Sometimes I think there was more talking and eating done than skating, but it was always a good time. I got to the point where I felt pretty confident on my skates and could skate backward and get down pretty low for the limbo.
@burcidi-- The town or city authorities wouldn't let people skate on frozen ponds and lakes if they weren't sure that it's safe. So you don't need to be afraid of skating on outdoor local ice skating rinks.
But it's also true that indoor skating rinks have a lot of advantages. Indoor skating rinks are made using special machinery and a mixture of chemicals and tap water. Each layer is made very thin which makes it much easier to skate on and prevents the top layer from melting and becoming watery. The temperature and humidity inside the skating rink is controlled to maintain a perfect ice rink.
Outdoor, natural skating rinks are more prone to becoming watery on top because it's usually a single block of ice. Of course these are usually cleaned up with machinery too, but it's never going to be as perfect as an indoor skating rink.
@donasmrs-- That sounds like it was a lot fun. Did the skating rink have a DJ too? Usually they will have a DJ for special events and people can ask for songs.
What do you guys think about indoor vs outdoor ice skating rinks?
I'm scared of outdoor skating rinks that are just a naturally frozen body of water. Even though I see people skating on it just fine, I can't get over the feeling that the ice is going to break through and I'm going to fall into icy cold water. I think I developed this fear after watching movies where people walk over frozen water and fall into it when the ice cracks.

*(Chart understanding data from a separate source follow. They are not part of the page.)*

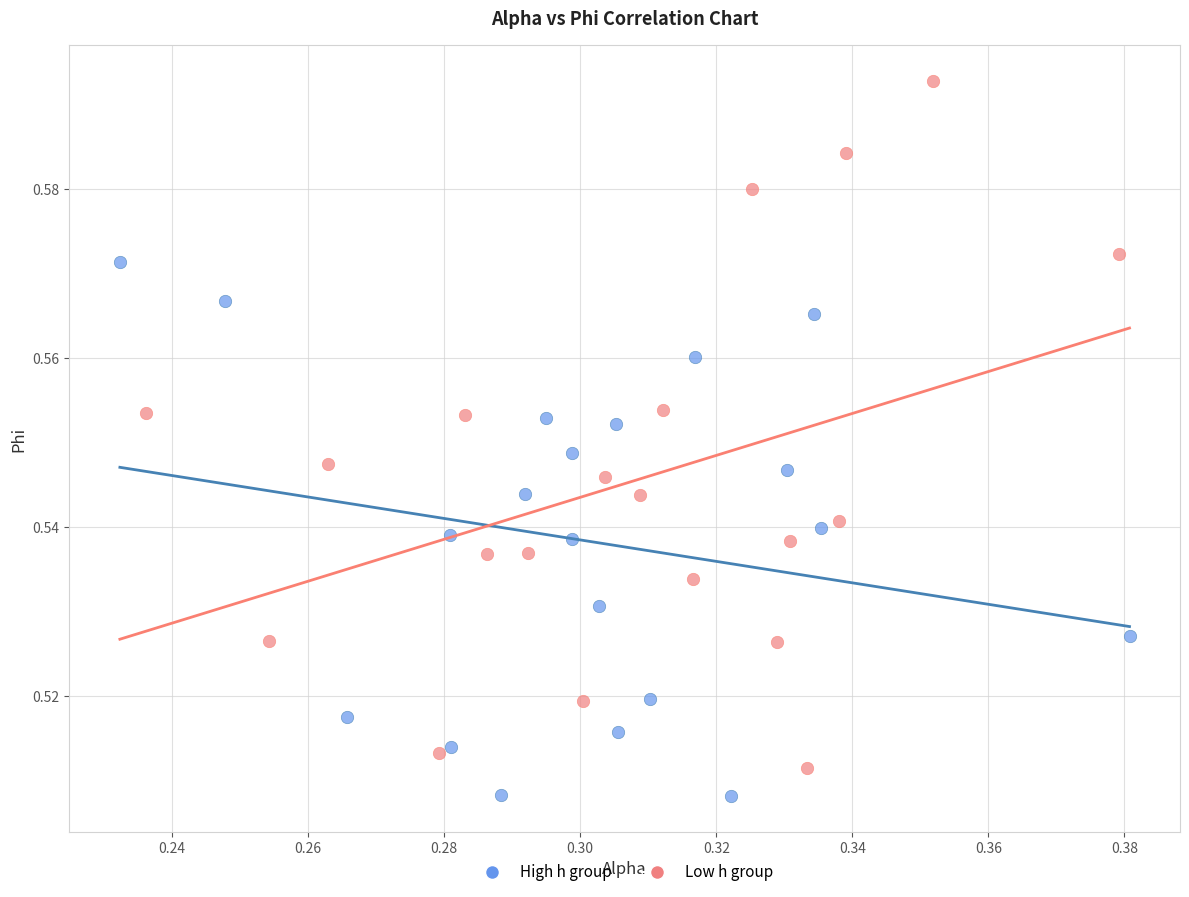

Which series has the widest spread of Y values?

Low h group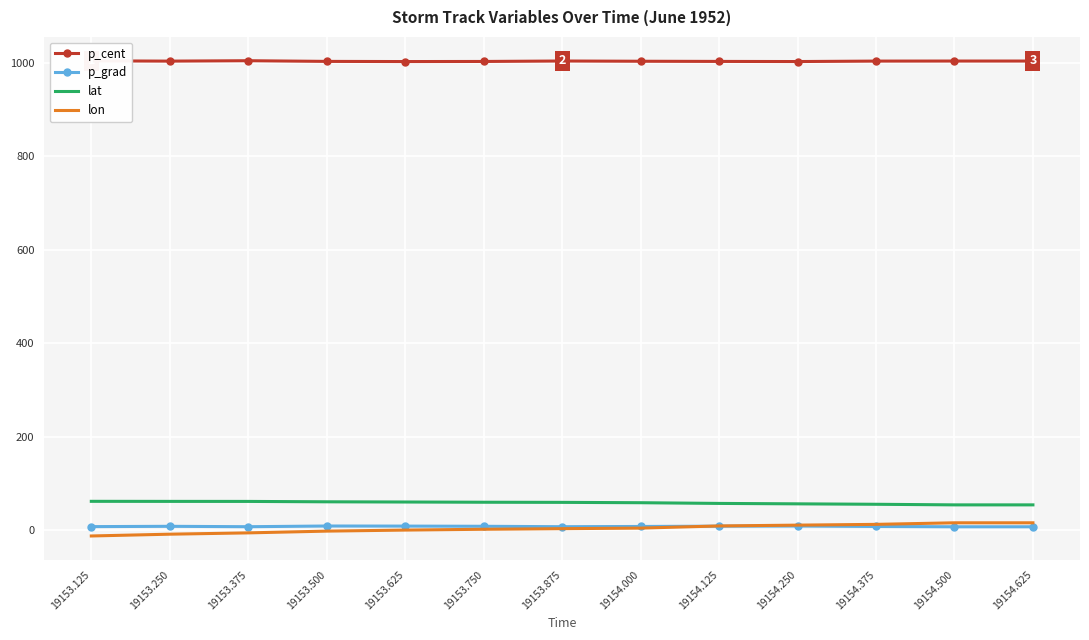

What is the greatest value displayed?

1004.2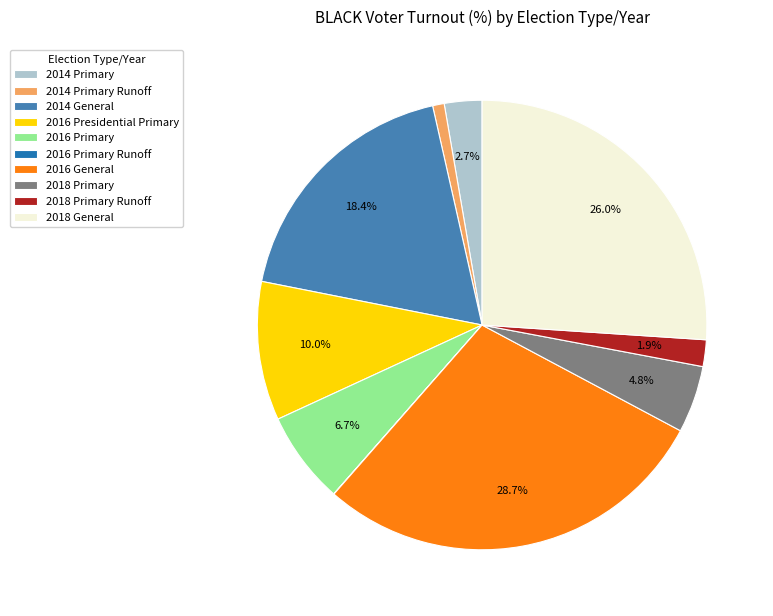

What is the ratio of the value at 2016 Presidential Primary to the value at 2016 Primary?

1.5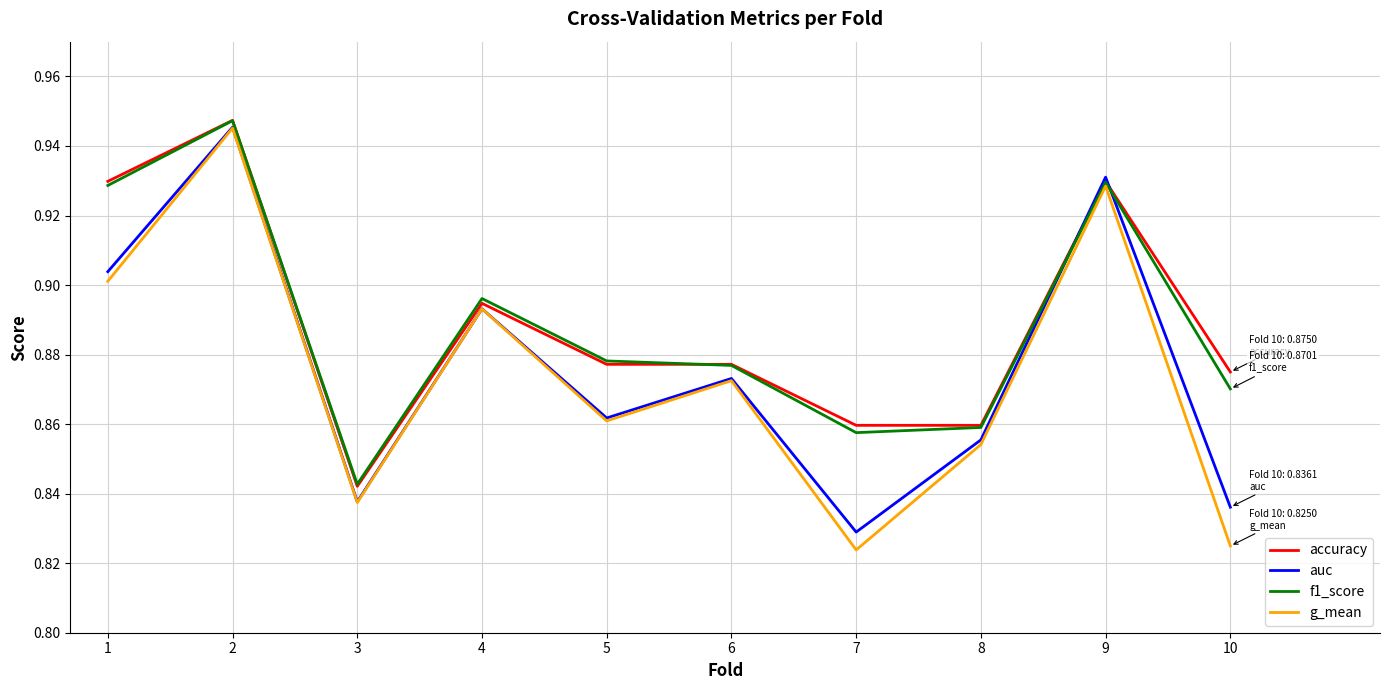

At which category is the sum across all series the highest?

2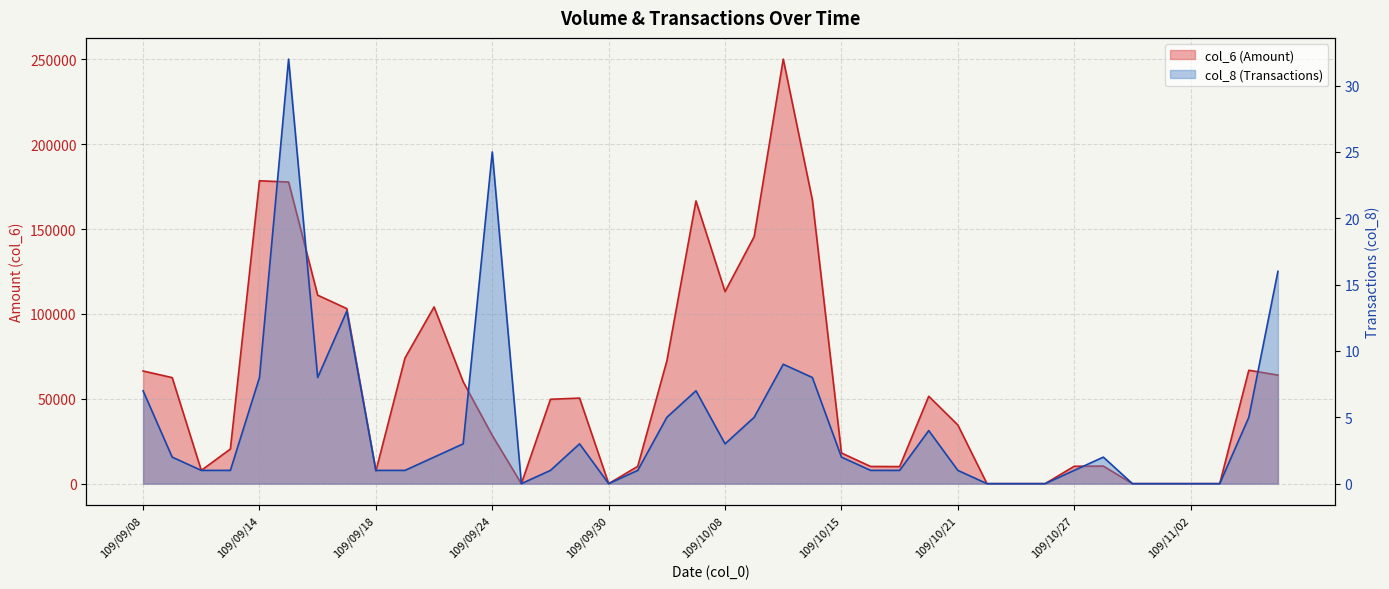

What are all the series names shown in the legend?

col_6, col_8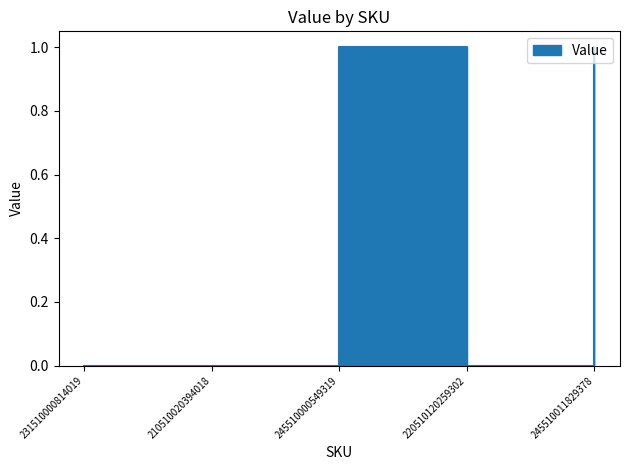

What position from the left is 245510000549319?

3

My family enjoys ice skating in winter and they have tried very hard to convince me to skate on frozen lakes and ponds before. I just can't get myself to do it. I only feel safe at indoor skating rinks where I know that there is nothing under the ice and that it can't break.
I just had my birthday at a roller skating rink and it was great! We had the whole rink reserved for me and my friends. The kids at my school are really into roller skating and most know how to skate so I think this was the best idea for a birthday party.
The skating rink we went to is actually pretty small, so it didn't cost too much to reserve it for a few hours. I also dislike crowded skating rinks which is usually the case when it's not reserved for a private party. It becomes impossible to skate without running into someone. And some people are learning to skate for the first time, and I think they also get intimidated by the professionals who skate way too fast.